The leftist candidate stands out as one of the many orphans left by the long history of political violence in Colombia. Two others were with him on the platform in Pasto. “Let the winds of the south blow fiercely,” called out another Senator, María José Pizarro. She’s the daughter of Carlos Pizarro, the chief of the M-19 guerrillas who signed the peace and was murdered a month and a half after he laid down his weapons, when he was a candidate for President in the bloody campaign of 1990.
The other one was former Interior Minister Juan Fernando Cristo, of liberal origin, the first of the partners of the so-called Alliance for Life. The other, the doctor and former member of Congress, Jorge Cristo, was murdered by ELN guerrillas in 1996. “We didn’t discredit the threats or the alerts in terms of security,” emphasized Pizarro, who heads Cepeda’s debate team. “We had some systems to look out for ourselves. We weren’t persecuted for no reason. We went into exile, they killed our families . . . we took care of ourselves, but we’re not going to let them paralyze us with fear,” she insisted.
Cepeda himself has equipped his team for a wave, which will get bigger as he advances and gets stronger. After Historic Pact Party won the popular consultation authoritatiively in October, and after gaining the largest caucus in the legislative elections in March, he’s been ahead in the polls by quite a bit. He leads by more than 40% with people intending to vote, although he’s still far from the 50% plus 1 that he needs in order to win in the first round.
“We’ve undertaken this last phase by constructing the Alliance for Life, which has already put together sectors of nearly the whole political spectrum,” Cepeda told EL PAÍS, referring to the broadest electoral coalition that includes the Green Alliance Party, On the March Party, and dissidents from the traditional Liberal Party, in addition to social movements. “The strategy is to keep expanding that wave. We are convinced that we can win in the first round.,” he insists.
“We’re exercising a lot of capillary action in the country,” agrees Senator Pizarro. “It’s not only in the public plazas, which are getting filled, of course; we also have presence on social networks and media in a very organic manner, and of course the work in the street, we’re very strong there,” she details. “All the leaders of Historic Pact have to get themselves out in the country in the few days that are left before the election. We’re going to break our backs to win in the first round,” stressed the debate chief. “The public plaza has worked, but it has a limit; it wears you out,” explains another source close to the campaign who preferred not to be mentioned. “You have to reach the urban middle class, the undecided, who are basically the people in the center,” and warning that that’s difficult.

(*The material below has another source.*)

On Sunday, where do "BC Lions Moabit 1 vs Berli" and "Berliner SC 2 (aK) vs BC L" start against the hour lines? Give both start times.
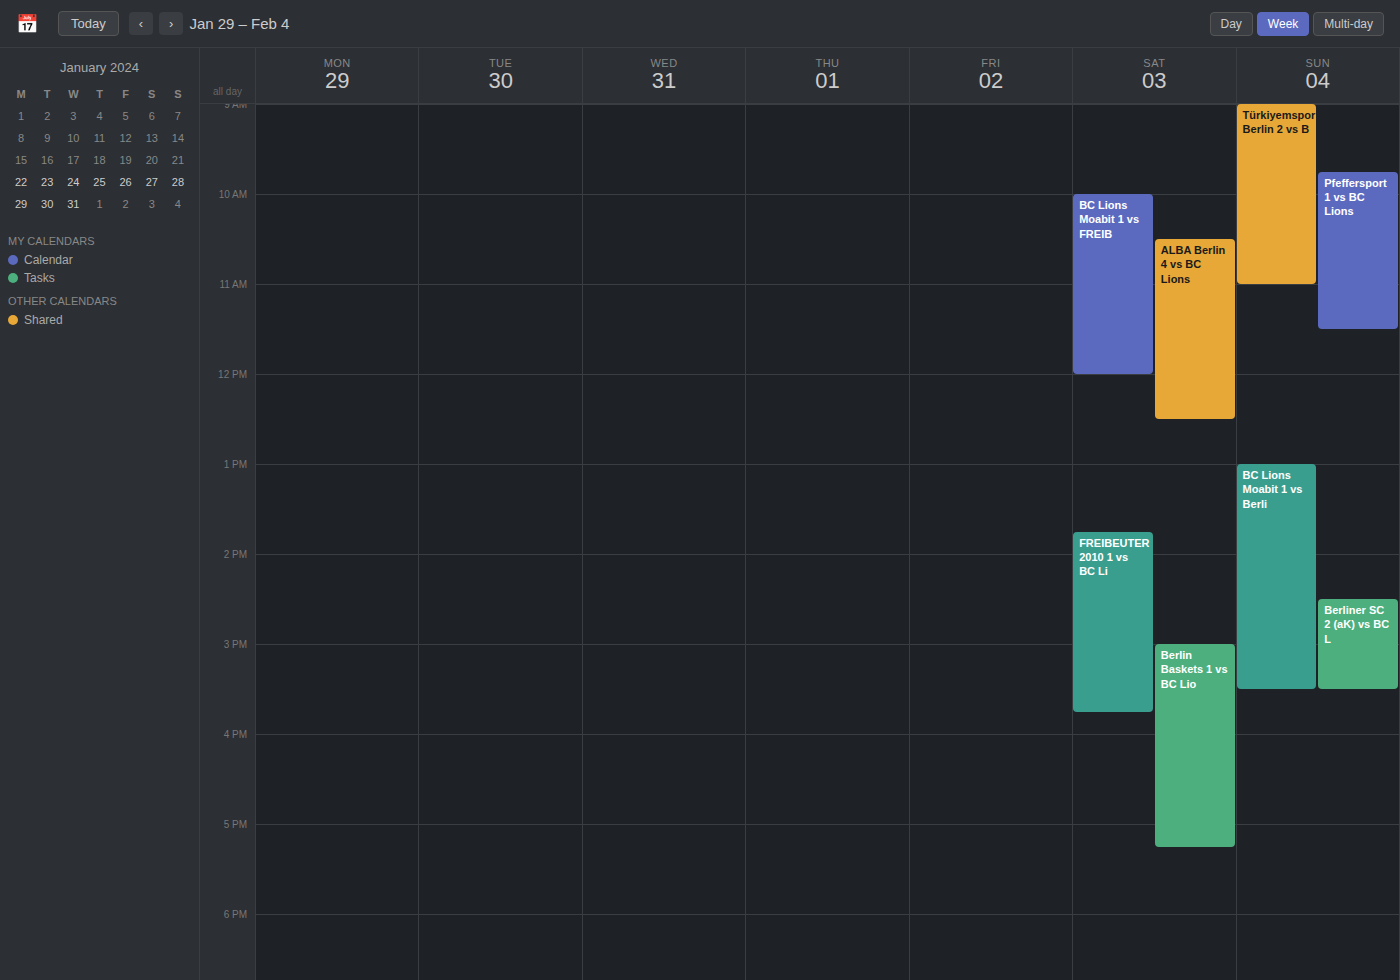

The campaign has been thought to be moving to consolidate a base of support, as expressed in the social movements. “That’s why our preference has to do with presence out in the countryside and also in public demonstrations,” corroborated Representative Gabriel Becerra, another figure who usually is with Cepeda on the platforms. “We have a footprint out in the countryside; we’ve been able to build strong support in the Pacific area, in the Caribbean, and in Bogotá itself,” he points out. The trips are meant to reinforce his presence where he’s strong, or to counteract the hegemony of the right in places like Antioquia or Santander. The Alliance for Life accelerates those moves so as not to lose momentum.